American designer (b. 1970s)

Dan Stiles is an American graphic artist and graphic designer, known for his rock posters. He is based in Portland, Oregon.

==Early life==
Stiles is originally from Ann Arbor, Michigan. He attended the University of Oregon (UO) in Eugene, later noting that he had "used college as an excuse to move to the Northwest" to pursue music and snowboarding. After several years working in the Pacific Northwest he moved to San Francisco in 1996 to study design at the California College of the Arts (CCA).

He lived and worked in San Francisco for 7 years, before returning to Portland, Oregon in 2001.

==Career==
While at UO, he began his career as an artist by drawing rock posters. Soon, Stiles learned how to silkscreen posters and moved into digital illustration. Stiles has since remarked on how digital creation is a more freeing process. "With a computer... you can draw all of this stuff and then... throw [it] out, keep going," he remarked in an interview with WeMake.

After gaining notoriety with his poster art, Stiles attracted the attention of brands like Nike, AT&T, Birch Fabrics, IBM, and the X Games. He has also worked on projects for bands like Band of Horses, Feist, Death Cab for Cutie, Vampire Weekend, Hot Chip, and Arcade Fire.

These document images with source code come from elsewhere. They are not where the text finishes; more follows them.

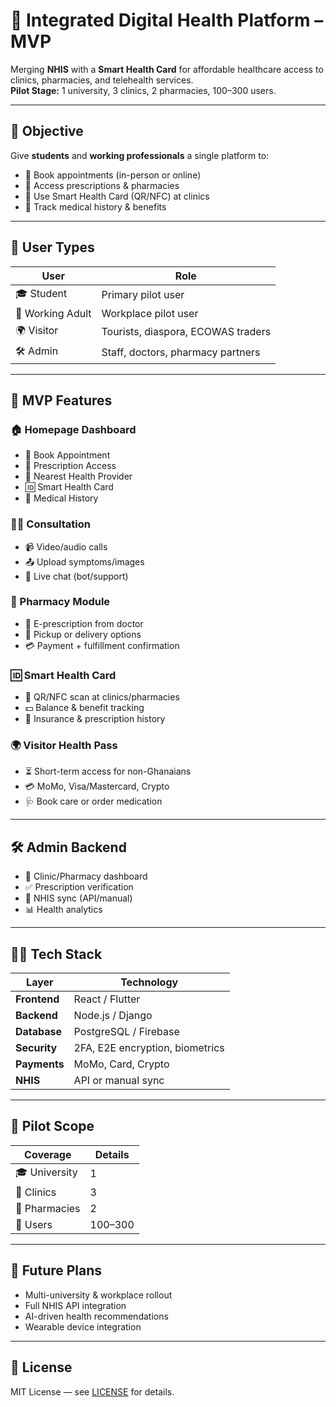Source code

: # 🏥 Integrated Digital Health Platform – MVP

Merging **NHIS** with a **Smart Health Card** for affordable healthcare access to clinics, pharmacies, and telehealth services.  
**Pilot Stage:** 1 university, 3 clinics, 2 pharmacies, 100–300 users.

---

## 🎯 Objective

Give **students** and **working professionals** a single platform to:

- 📅 Book appointments (in-person or online)  
- 💊 Access prescriptions & pharmacies  
- 🏥 Use Smart Health Card (QR/NFC) at clinics  
- 📜 Track medical history & benefits  

---

## 👥 User Types

| User | Role |
|------|------|
| 🎓 Student | Primary pilot user |
| 💼 Working Adult | Workplace pilot user |
| 🌍 Visitor | Tourists, diaspora, ECOWAS traders |
| 🛠 Admin | Staff, doctors, pharmacy partners |

---

## 🚀 MVP Features

### 🏠 Homepage Dashboard
- 📅 Book Appointment  
- 💊 Prescription Access  
- 📍 Nearest Health Provider  
- 🆔 Smart Health Card  
- 📜 Medical History  

### 👨‍⚕️ Consultation
- 📹 Video/audio calls  
- 📤 Upload symptoms/images  
- 💬 Live chat (bot/support)  

### 💊 Pharmacy Module
- 📄 E-prescription from doctor  
- 🚚 Pickup or delivery options  
- 💳 Payment + fulfillment confirmation  

### 🆔 Smart Health Card
- 📲 QR/NFC scan at clinics/pharmacies  
- 💵 Balance & benefit tracking  
- 📝 Insurance & prescription history  

### 🌍 Visitor Health Pass
- ⏳ Short-term access for non-Ghanaians  
- 💳 MoMo, Visa/Mastercard, Crypto  
- 🩺 Book care or order medication  

---

## 🛠 Admin Backend
- 🏥 Clinic/Pharmacy dashboard  
- ✅ Prescription verification  
- 🔄 NHIS sync (API/manual)  
- 📊 Health analytics  

---

## 🧑‍💻 Tech Stack

| Layer | Technology |
|-------|------------|
| **Frontend** | React / Flutter |
| **Backend** | Node.js / Django |
| **Database** | PostgreSQL / Firebase |
| **Security** | 2FA, E2E encryption, biometrics |
| **Payments** | MoMo, Card, Crypto |
| **NHIS** | API or manual sync |

---

## 📍 Pilot Scope

| Coverage | Details |
|----------|---------|
| 🎓 University | 1 |
| 🏥 Clinics | 3 |
| 💊 Pharmacies | 2 |
| 👥 Users | 100–300 |

---

## 🚧 Future Plans
- Multi-university & workplace rollout  
- Full NHIS API integration  
- AI-driven health recommendations  
- Wearable device integration  

---

## 📜 License
MIT License — see [LICENSE](LICENSE) for details.
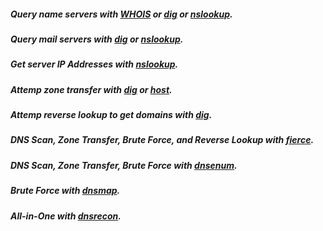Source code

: ##### Query name servers with [WHOIS](../../Tools/PassiveRecon/Domain/whois/README.md#Query) or [dig](../../Tools/PassiveRecon/Domain/dig/README.md#Query-Record-Type) or [nslookup](../../Tools/PassiveRecon/Domain/nslookup/README.md#Query-Name-Servers).
##### Query mail servers with [dig](../../Tools/PassiveRecon/Domain/dig/README.md#Query-Record-Type) or  [nslookup](../../Tools/PassiveRecon/Domain/nslookup/README.md#Query-Mail-Servers).
##### Get server IP Addresses with [nslookup](../../Tools/PassiveRecon/Domain/nslookup/README.md#Get-IP-Address-of-Server).
##### Attemp zone transfer with [dig](../../Tools/PassiveRecon/Domain/dig/README.md#Host-Transfer) or [host](../../Tools/PassiveRecon/Domain/host/README.md#Host-Transfer).
##### Attemp reverse lookup to get domains with [dig](../../Tools/PassiveRecon/Domain/dig/README.md#Reverse-Lookup-to-Get-Domains).
##### DNS Scan, Zone Transfer, Brute Force, and Reverse Lookup with [fierce](../../Tools/PassiveRecon/Domain/fierce/README.md).
##### DNS Scan, Zone Transfer, Brute Force with [dnsenum](../../Tools/PassiveRecon/Domain/dnsenum/README.md).
##### Brute Force with [dnsmap](../../Tools/PassiveRecon/Domain/dnsmap/README.md).
##### All-in-One with [dnsrecon](../../Tools/PassiveRecon/Domain/dnsrecon/README.md).
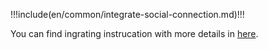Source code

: <IntegrationDetailCard title="Start Deploying Integration">

!!!include(en/common/integrate-social-connection.md)!!!

You can find ingrating instrucation with more details in [here](/en/guides/authentication/social/).

</IntegrationDetailCard>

PowerHouse Books released a monograph of his work entitled One Thing Leads to Another (2015). Stiles has also authored several books with POW!, the children's division of powerHouse Books. These include Put on Your Shoes!, Baby's First Book Blocks, and Today I'm Going to Wear...

Stiles appears in the rock poster documentary film, Just like Being There (2012).

==Style==
Stiles utilizes colorful geometric shapes in a style that has been described as "punk rock modern" and "pop folk." He is usually allowed a fair amount of creative control in his work; Stiles told WeMake that bands often tell him to "just do something cool." According to Stiles, each of his posters has its own significance, as he views them as "his children."